**Text provided:**
....................

Pigs, cows, sheep and horses get their fair share of publicity, but what about the forgotten animal of Balmoral Show ... goats.
Cookstown man Maurice Murphy, whose daughter was exhibiting some of his herd at Balmoral Show, talked about his love of the humble goat.
He said: “We’ve been keeping goats for the last 15 years. I wouldn’t say I’m from a farming background. I’m a hobbyist farmer.
“There are several different reasons why people breed goats.
“They’re quite big in the dairy industry. Goat’s milk has a number of health benefits, and anyone who is lactose intolerant is able to digest goat’s milk far easier.
“Goat meat is also growing in popularity. It’s a very healthy meat, high in protein, low in cholesterol.
“Also, people keep goats for pleasure, as a pet.
“I mentioned the health benefits, there are also mental health benefits to keeping goats. We keep ours because they are very therapeutic. Also my daughter shows the goats.”

....................

**Dataset records:**
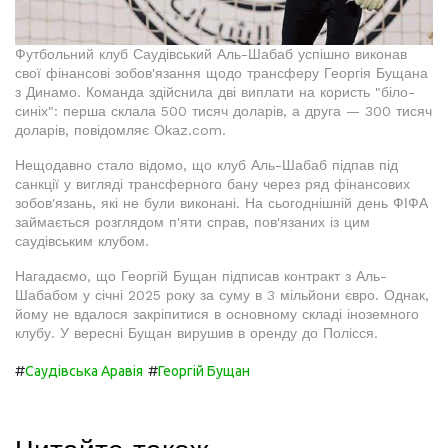
Футбольний клуб Саудівський Аль-Шабаб успішно виконав
свої фінансові зобов'язання щодо трансферу Георгія Бущана
з Динамо. Команда здійснила дві виплати на користь "біло-
синіх": перша склала 500 тисяч доларів, а друга — 300 тисяч
доларів, повідомляє Оkaz.com.
Нещодавно стало відомо, що клуб Аль-Шабаб підпав під
санкції у вигляді трансферного бану через ряд фінансових
зобов'язань, які не були виконані. На сьогоднішній день ФІФА
займається розглядом п'яти справ, пов'язаних із цим
саудівським клубом.
Нагадаємо, що Георгій Бущан підписав контракт з Аль-
Шабабом у січні 2025 року за суму в 3 мільйони євро. Однак,
йому не вдалося закріпитися в основному складі іноземного
клубу. У вересні Бущан вирушив в оренду до Полісся.
#
#
Саудівська Аравія
Георгій Бущан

....................

**What is required:** Continue the article about goats at Balmoral Show, picking up after its final sentence.

**Exercise answer:**
He added: “Although I would eat goat meat, I couldn’t eat my own goats. It would be like eating my own children.”
On the subject of emotional health and wellbeing, the Lifeline service has a presence at this year’s Balmoral Show.
Lifeline, which is available 24/7 on 0808 808 8000, is NI’s freephone crisis helpline and counselling service, and is available for people of all ages who may be experiencing distress or despair and require immediate support.
The Balmoral Show will enable Lifeline to raise awareness of the service within the rural community, recognising some of the particular pressures that the community faces.
Speaking on behalf of the Public Health Agency, Brendan Bonner said: “We know that farmers, their families and other rural dwellers are dealing with a number of pressures such as feelings of isolation, financial strain, rising costs and an uncertain future, all of which can lead to feeling overwhelmed and having a sense of helplessness.”